The question on everyone's mind right now is: What does 2024 have in store for markets?
While it might appear mundane, the trajectory of the stock market in the upcoming year is anything but certain.
It could persist in its upward trend or pivot downward, contingent on factors like interest rates, inflation, economic growth in major regions, corporate earnings, investor sentiment, or any unforeseen events.
Up to this point, the most substantial risk might be presuming a predetermined course for the market.
I'm not suggesting that forecasting is unwarranted; it's crucial for future financial planning.
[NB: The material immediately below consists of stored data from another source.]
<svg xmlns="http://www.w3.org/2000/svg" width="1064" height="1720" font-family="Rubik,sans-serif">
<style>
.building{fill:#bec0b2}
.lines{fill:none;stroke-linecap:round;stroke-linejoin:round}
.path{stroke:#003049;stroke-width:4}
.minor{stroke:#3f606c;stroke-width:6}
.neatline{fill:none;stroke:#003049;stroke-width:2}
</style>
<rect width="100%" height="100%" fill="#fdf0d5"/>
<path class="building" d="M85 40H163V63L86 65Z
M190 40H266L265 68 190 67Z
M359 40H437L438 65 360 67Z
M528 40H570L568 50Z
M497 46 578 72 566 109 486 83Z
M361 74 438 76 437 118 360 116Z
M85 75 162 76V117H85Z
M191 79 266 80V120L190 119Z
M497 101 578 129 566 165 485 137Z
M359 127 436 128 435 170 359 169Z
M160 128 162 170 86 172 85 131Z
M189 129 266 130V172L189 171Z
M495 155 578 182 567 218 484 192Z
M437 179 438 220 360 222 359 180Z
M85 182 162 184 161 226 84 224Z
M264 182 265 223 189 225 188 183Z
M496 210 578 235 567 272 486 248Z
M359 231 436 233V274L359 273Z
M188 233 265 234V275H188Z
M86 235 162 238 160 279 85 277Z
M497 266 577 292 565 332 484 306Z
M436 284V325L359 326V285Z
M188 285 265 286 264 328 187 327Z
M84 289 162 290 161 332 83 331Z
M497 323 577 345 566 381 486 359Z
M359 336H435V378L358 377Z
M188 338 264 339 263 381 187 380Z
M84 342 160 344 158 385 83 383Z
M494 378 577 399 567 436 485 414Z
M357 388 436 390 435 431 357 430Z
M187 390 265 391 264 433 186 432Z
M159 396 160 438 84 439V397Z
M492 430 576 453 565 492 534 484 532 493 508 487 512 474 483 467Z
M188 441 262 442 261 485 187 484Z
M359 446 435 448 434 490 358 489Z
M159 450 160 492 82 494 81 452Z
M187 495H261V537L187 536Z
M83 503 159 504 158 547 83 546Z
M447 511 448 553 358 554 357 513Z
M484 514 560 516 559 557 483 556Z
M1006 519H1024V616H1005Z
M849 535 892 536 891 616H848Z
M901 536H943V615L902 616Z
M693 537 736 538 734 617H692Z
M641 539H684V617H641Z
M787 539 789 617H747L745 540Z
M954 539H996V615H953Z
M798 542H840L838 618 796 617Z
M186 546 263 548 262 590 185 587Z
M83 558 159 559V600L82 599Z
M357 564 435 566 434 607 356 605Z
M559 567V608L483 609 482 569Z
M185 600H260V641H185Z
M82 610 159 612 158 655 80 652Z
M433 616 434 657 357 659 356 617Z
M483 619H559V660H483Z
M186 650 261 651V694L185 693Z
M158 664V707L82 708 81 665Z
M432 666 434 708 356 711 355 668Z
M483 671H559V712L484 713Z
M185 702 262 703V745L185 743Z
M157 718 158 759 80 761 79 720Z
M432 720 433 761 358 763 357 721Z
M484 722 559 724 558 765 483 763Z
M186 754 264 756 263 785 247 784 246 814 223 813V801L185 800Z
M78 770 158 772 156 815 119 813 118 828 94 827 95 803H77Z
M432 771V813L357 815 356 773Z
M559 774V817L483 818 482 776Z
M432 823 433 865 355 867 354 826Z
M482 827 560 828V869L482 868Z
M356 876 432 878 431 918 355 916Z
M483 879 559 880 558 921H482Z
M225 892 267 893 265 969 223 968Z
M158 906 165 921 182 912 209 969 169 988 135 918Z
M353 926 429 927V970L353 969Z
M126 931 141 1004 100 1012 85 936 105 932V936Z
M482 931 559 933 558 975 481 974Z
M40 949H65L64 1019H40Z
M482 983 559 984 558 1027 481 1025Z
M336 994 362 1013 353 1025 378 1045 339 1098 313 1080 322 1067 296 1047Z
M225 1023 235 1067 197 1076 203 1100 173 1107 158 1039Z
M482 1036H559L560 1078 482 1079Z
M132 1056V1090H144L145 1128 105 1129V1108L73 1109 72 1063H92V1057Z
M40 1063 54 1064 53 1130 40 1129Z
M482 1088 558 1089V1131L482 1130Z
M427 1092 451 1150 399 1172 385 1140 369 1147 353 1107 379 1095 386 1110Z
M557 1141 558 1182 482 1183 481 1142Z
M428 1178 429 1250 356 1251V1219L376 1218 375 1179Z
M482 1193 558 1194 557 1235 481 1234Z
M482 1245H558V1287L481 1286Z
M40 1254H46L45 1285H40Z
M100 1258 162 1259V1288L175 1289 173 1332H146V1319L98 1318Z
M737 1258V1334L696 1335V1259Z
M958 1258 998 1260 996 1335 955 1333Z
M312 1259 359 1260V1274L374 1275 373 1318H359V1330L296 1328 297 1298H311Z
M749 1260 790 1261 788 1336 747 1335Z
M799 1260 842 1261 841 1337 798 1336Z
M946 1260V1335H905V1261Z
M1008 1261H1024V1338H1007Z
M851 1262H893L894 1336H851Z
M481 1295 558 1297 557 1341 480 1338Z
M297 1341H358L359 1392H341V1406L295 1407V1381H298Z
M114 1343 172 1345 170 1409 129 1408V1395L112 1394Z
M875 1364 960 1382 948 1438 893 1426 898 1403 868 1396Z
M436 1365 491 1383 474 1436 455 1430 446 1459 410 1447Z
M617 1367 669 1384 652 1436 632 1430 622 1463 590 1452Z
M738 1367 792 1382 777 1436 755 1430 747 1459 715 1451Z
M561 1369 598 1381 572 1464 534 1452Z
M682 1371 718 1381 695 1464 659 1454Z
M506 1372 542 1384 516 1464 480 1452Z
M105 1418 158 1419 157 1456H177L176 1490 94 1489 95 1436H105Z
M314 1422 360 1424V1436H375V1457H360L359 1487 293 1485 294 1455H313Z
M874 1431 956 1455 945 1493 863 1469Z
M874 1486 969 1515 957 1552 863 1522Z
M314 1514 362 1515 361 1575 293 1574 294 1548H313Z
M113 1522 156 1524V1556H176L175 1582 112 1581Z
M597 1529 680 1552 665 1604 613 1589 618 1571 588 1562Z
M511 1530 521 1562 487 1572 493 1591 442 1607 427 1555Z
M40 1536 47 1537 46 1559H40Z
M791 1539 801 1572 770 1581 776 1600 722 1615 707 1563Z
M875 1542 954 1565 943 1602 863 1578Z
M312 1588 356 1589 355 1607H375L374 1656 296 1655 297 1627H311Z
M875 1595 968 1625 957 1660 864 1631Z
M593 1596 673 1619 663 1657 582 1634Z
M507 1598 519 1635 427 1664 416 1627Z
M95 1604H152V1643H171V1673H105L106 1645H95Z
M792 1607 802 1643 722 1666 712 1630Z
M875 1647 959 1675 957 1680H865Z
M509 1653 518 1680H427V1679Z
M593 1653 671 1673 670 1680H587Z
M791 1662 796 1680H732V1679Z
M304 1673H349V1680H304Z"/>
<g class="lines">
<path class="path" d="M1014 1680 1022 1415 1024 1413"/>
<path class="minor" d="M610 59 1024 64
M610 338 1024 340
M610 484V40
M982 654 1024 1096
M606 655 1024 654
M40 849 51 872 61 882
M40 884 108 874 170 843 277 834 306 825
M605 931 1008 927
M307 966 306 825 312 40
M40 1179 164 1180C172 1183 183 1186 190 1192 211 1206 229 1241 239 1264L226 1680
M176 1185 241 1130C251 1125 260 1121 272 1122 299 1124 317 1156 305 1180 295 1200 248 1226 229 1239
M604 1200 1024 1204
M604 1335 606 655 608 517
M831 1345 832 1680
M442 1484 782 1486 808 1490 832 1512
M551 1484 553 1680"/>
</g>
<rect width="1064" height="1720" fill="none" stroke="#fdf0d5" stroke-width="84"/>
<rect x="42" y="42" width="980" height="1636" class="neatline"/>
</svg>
However, we should be prepared for unforeseen developments and factor them into our plans.
In essence, absolute certainty often carries the risk of being proven wrong—a phenomenon not uncommon in our daily lives.
Last year, at the same time as we are today, the Financial Times published a survey that more than 80% of economists were certain, thus predicting with certainty, a recession in 2023.
Do you still think a recession is coming? People, in general, are often bound to be wrong, and as I said before, it is appropriate to expect anything.
I think, as with 2023, we will have to try to ride the market rather than outperform it, and if predicting the future is difficult perhaps it would be wiser to start with what we know.
For much of 2023, we saw investors' money flow into Treasuries, then we saw the largest outflow from Treasuries since June 2020 into equities.
Flows into equity funds have seen the largest inflows in 2 months since March 2022, and more and more people are chasing the rally.
Equities, to date, have simply followed their seasonal trends. There is nothing to worry about (at the moment).